Third Party Risk Management Analyst

About The Position

Requirements

• A minimum of a Bachelor’s Degree in a relevant discipline, advanced degree is preferred.
• A minimum 5+ years relevant working experience in TPSRM or public accounting company 3rd Party experience.
• Ability to oversee and execute TPSRM process.
• Champion the importance of TPSRM principles to all stakeholders.
• Flexible, nimble leadership style that can shift quickly to new priorities and deliver outcomes based on Business needs.
• Results-focused with an unrelenting push toward delivering value through standardization and ongoing improvements align with Business needs.
• Experience with GDPR, CCPA, PIPL and other International Privacy regulations.

Nice To Haves

• Preferred Certifications: CISA, CISSP, CRVPM.

Responsibilities

• Execute vendor management processes to optimize relationships with vendors and deliver best results, aligned to business risk mitigation.
• Manage scheduling and execution of assessments (cybersecurity, privacy, AI, security design questionnaire).
• Evaluate key information security risks including confidentiality, integrity and availability of technology components through review of security operational processes, such as vulnerability management, security logging and monitoring, security incident response, and defense in depth strategies.
• Define appropriate risk levels and corrective actions for issues identified.
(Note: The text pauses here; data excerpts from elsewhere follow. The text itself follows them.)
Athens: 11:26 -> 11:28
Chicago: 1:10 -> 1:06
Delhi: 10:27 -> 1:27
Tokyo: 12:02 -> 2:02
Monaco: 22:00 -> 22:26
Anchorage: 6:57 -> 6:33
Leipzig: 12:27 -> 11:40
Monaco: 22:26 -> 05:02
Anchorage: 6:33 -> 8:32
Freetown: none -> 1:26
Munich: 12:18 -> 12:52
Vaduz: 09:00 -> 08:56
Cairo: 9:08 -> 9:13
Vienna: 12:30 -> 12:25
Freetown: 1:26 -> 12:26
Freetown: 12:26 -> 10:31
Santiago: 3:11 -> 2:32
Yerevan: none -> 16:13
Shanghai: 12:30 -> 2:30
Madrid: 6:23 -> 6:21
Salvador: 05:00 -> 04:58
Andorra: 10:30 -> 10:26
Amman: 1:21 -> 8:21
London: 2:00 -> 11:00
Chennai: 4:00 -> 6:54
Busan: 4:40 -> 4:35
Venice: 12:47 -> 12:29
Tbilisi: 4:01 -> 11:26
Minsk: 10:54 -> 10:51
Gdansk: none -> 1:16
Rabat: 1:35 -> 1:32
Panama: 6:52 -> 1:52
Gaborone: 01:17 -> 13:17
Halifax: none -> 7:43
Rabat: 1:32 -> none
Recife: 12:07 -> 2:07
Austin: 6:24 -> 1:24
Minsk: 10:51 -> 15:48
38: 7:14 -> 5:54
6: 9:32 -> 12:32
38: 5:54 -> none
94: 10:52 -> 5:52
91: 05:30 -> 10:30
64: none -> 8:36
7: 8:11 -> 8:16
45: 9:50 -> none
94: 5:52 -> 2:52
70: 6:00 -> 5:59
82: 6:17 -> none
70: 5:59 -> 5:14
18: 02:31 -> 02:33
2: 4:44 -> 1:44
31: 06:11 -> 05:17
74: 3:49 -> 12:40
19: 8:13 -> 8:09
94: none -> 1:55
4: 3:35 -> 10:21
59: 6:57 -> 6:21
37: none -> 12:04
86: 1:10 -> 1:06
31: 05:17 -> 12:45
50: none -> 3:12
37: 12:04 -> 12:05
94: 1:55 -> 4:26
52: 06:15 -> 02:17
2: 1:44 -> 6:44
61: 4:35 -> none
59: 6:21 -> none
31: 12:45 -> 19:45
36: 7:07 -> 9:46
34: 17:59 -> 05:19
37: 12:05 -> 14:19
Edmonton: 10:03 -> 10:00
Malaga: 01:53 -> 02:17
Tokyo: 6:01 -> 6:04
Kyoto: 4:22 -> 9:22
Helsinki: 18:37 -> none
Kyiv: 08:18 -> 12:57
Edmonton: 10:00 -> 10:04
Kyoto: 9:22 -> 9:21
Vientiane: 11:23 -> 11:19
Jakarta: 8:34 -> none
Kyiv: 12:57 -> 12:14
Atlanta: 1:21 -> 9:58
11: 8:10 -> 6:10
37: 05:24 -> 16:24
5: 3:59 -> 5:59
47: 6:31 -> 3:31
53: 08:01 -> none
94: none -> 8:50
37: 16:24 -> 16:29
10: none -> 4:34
Formally communicate risks identified and remediation accepted by the business.
• Ensure all third-party risk assessments, findings, recommendations, and remediation actions are thoroughly documented.
• Engage in post assessment activities including validation of initial findings with management and business unit, follow-up on risk remediation’s and mitigation.
• Maintain security risk register, vendor tier listing, and reassess vendors on the defined TPSRM schedule.
• Serve as a subject matter expert to identify and address key third party related risks and areas of concern associated with new and existing third parties.
• Maintain and enhance continuous assessment tool usage and continuous improvement initiatives (assessment/reassessment timeliness, risk remediation rate, reduction in residual risk).
• Collaborate closely with the Procurement Team and business owners.
• Provide supporting TPSRM documentation for assessment and audit.
• Hold kickoff meetings with vendors and Third-Party Managers to identify technologies used and define the assessment scope.
• Requests, reviews, and validates vendor assessments and supporting documents to determine residual risk, vendor tiering, and corrective actions.
• Clearly justifies and documents rationale between the inherent to residual risk rating.
• Deliver assessment results, risk levels, and recommendations to Business Owners; report issues and corrective actions to third parties.

Benefits

• Benefits include medical, dental, and vision insurance as well as a 401(k) retirement plan with a company match that vests fully on day one.
• We offer eight (8) weeks of paid parental leave after just three (3) months of employment, and a paid time off policy that includes vacation time, personal time, sick time, floating holidays, and eleven (11) company holidays.
• Additional benefits include flexible spending and health savings accounts, life and AD&D insurance, short- and long-term disability coverage, legal assistance, and supplemental plans such as pet, critical illness, accident, and hospital indemnity insurance.
• We also provide commuter benefits, family planning and care resources, well-being initiatives, and peer-to-peer recognition programs; demonstrating our ongoing commitment to building a culture where our people feel empowered, supported, and inspired to do their best work.